One test, multiple results
In this study, the investigators show that the ability of the new RISK6 test to predict outcomes of people with latent TB significantly exceeds that of previous candidate tests. RISK6 performance for diagnosing subclinical and clinical disease in people with and without HIV also met or approached the WHO benchmarks for other non-sputum tests.
“The next step is to develop a hand-held device that can perform this test immediately after blood is collected by finger prick.”
In addition, the results from RISK6 for treatment response agreed with results from a standard method of assessing degree of lung immunopathology (positron emission tomography) and tracked the TB treatment response of the individual.

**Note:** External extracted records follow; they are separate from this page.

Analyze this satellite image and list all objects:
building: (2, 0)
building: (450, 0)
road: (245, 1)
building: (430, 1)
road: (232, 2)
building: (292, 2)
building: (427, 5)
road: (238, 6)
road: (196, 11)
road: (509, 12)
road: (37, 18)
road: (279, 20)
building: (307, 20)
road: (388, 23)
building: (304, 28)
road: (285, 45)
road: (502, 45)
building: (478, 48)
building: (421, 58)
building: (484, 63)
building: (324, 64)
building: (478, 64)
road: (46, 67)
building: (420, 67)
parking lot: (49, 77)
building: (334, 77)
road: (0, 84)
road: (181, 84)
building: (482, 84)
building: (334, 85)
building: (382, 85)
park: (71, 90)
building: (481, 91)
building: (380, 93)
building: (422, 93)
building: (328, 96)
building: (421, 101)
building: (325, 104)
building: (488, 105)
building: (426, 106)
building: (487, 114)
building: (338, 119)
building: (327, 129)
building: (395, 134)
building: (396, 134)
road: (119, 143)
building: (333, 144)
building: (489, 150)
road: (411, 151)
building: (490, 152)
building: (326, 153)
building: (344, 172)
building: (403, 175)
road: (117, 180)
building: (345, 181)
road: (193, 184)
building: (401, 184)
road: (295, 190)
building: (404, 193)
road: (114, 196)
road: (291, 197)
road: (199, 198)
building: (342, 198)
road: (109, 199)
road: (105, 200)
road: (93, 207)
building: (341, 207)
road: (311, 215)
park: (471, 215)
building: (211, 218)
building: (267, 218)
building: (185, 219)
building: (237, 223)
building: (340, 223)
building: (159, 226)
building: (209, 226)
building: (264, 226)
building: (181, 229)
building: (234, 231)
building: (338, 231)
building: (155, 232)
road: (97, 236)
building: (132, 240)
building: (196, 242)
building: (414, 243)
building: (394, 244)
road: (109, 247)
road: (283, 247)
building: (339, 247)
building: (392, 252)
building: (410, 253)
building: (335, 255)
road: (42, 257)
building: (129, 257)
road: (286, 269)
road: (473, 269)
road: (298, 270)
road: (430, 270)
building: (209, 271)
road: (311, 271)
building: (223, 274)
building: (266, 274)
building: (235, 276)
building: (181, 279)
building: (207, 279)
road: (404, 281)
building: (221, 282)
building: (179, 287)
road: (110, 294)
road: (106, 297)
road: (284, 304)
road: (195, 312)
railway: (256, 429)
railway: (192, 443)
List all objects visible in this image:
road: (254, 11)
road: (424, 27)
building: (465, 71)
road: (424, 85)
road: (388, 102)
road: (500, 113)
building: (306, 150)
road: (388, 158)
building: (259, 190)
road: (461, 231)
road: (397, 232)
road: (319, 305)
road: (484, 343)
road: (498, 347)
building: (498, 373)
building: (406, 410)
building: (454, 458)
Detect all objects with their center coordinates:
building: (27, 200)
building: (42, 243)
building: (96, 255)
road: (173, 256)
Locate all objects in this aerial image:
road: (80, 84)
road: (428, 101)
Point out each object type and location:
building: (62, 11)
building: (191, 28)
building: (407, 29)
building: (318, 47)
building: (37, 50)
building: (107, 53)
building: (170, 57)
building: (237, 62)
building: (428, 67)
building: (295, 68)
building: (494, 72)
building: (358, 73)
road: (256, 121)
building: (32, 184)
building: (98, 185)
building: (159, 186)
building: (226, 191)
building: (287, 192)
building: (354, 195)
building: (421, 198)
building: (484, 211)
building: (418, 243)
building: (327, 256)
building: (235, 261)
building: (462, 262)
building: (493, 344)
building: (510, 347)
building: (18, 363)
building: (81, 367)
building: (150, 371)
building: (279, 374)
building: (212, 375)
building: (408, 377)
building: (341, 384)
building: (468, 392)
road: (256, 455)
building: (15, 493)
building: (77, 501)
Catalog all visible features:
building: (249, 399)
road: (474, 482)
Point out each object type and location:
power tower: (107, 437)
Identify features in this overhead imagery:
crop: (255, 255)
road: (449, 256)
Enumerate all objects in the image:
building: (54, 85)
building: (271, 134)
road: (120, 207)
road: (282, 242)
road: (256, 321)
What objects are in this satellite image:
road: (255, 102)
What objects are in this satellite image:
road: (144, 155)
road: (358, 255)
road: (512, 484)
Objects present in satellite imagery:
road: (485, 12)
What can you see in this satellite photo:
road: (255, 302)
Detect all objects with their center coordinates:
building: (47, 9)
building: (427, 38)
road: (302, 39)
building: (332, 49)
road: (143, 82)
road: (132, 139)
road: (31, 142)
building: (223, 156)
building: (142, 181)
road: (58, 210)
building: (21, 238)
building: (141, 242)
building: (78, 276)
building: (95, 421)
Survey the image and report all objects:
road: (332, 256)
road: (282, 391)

RISK6 also allowed identification of patients with who failed TB treatment before it was initiated, demonstrating that a blood test could be used to guide or adjust TB treatment to achieve better efficacy. The study also showed that performance of the test was similar when using capillary blood and venous blood. RISK6 has the potential to fill a critical gap in non-sputum screening of communities to identify those with the greatest need for treatment and to monitor treatment response.
“The next step is to develop a hand-held device that can perform this test immediately after blood is collected by finger prick,” continue Scriba. “And the test needs to give a quick result – ideally in less than 30 minutes – so that the person who is being tested knows if they can go home, or if a visit to a clinic or hospital is necessary.
“We have identified industry partners to pursue these next steps.”
Citation: RISK6, a 6-gene transcriptomic signature of TB disease risk, diagnosis and treatment response. Sci Rep 10, 8629 (2020). https://doi.org/10.1038/s41598-020-65043-8 2020) RISK6, a 6-gene transcriptomic signature of TB disease risk, diagnosis and treatment response. Scientific Reports. DOI: https://doi.org/10.1038/s41598-020-65043-8
Collaborating across the world
A strength of this research is the extensive validation of the RISK6 test in seven human cohorts assembled by clinical collaborators from Brazil, Ethiopia, South Africa, Peru and The Gambia.
The large consortium of researchers involved includes researchers in South Africa at Stellenbosch University, the Desmond Tutu HIV Centre, the UCT Institute of Infectious Disease and Molecular Medicine, the Centre for the AIDS Programme of Research in Africa and the South African Medical Research Council; the Medical Research Council of The Gambia; the Max Planck Institute for Infection Biology in Germany; Harvard Medical School, the Hagler Institute for Advanced Study at Texas A&M University, Vanderbilt University School of Medicine and the Catalysis Foundation for Health in the United States; and in Brazil, the Oswaldo Cruz Foundation (Fundação Oswaldo Cruz).